(SUPPLIED RECORDS begins)
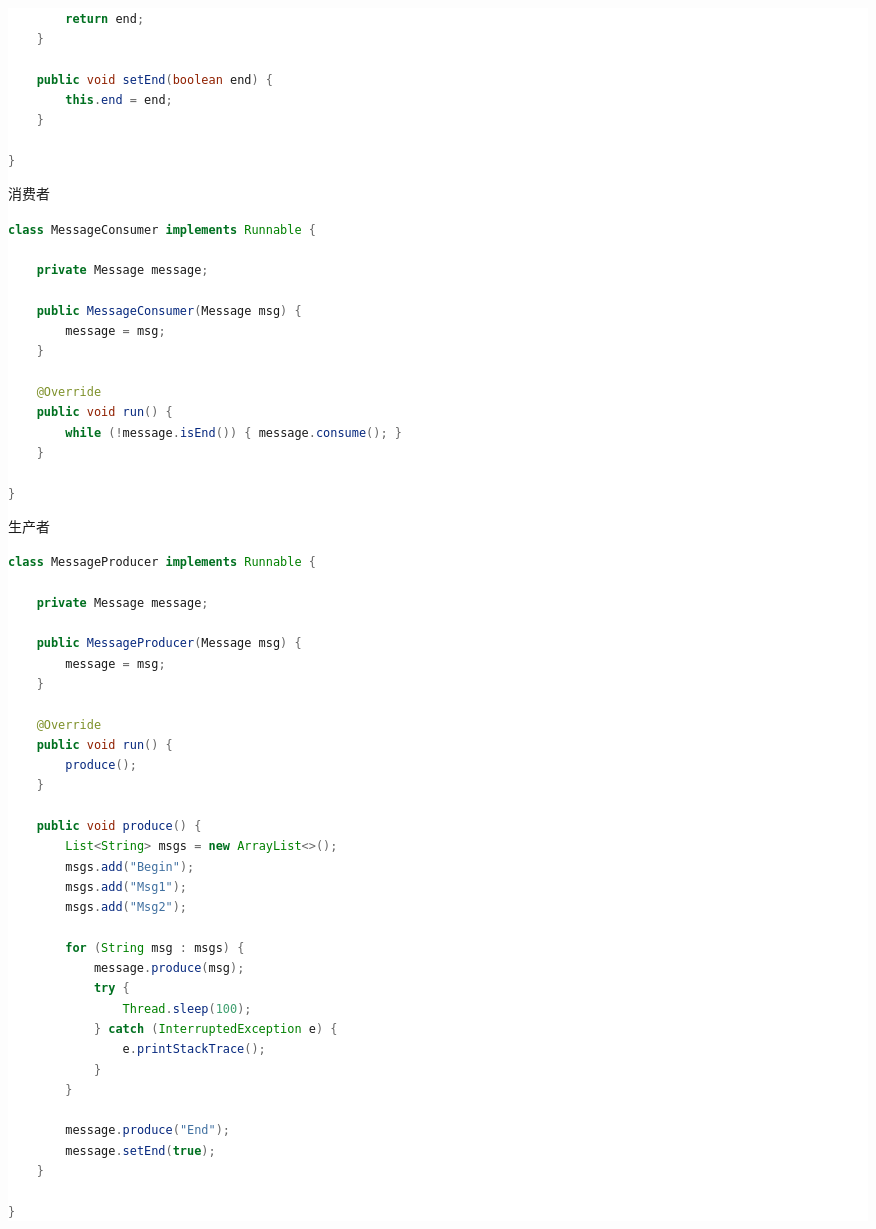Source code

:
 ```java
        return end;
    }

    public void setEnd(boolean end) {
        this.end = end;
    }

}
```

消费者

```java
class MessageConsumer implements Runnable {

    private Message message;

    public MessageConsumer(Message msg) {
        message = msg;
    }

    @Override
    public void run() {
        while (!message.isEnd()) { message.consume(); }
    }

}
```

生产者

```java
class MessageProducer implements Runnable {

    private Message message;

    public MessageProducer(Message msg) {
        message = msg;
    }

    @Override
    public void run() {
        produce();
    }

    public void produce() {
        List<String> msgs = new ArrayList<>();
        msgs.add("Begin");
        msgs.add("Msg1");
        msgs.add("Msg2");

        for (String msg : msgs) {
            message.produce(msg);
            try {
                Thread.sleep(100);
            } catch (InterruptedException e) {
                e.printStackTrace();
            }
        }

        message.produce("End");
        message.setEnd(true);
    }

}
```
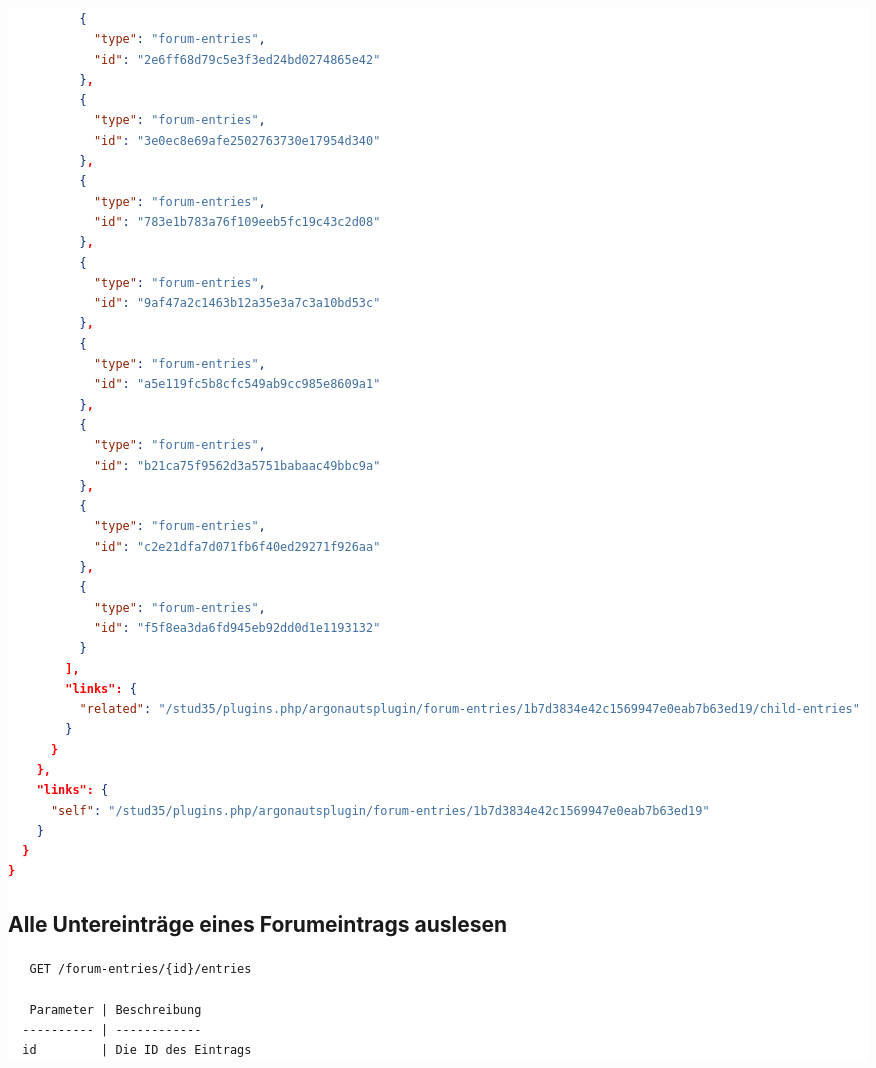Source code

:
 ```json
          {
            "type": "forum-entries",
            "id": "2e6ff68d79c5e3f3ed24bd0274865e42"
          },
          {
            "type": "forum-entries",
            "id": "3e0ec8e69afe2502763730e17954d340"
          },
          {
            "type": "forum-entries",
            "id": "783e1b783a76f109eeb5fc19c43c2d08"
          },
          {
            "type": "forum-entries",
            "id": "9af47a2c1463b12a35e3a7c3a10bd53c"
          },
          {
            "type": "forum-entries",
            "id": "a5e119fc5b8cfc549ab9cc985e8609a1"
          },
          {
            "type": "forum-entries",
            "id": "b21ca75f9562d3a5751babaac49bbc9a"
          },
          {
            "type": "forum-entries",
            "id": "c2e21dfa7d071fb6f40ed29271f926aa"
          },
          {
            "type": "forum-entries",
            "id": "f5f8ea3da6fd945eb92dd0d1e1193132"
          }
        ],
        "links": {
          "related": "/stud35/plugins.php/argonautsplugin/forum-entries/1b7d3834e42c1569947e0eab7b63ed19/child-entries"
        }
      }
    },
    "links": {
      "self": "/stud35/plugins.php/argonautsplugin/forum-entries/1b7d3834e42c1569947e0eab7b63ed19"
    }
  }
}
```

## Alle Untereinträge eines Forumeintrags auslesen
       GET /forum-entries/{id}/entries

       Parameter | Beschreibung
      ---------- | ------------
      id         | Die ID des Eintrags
(SUPPLIED RECORDS ends)
* **EXERCISE REQUIREMENTS**
Every line above that holds the string "setEnd" should be copied into the answer.

* **RESULT OF THE TASK**
    public void setEnd(boolean end) {
        message.setEnd(true);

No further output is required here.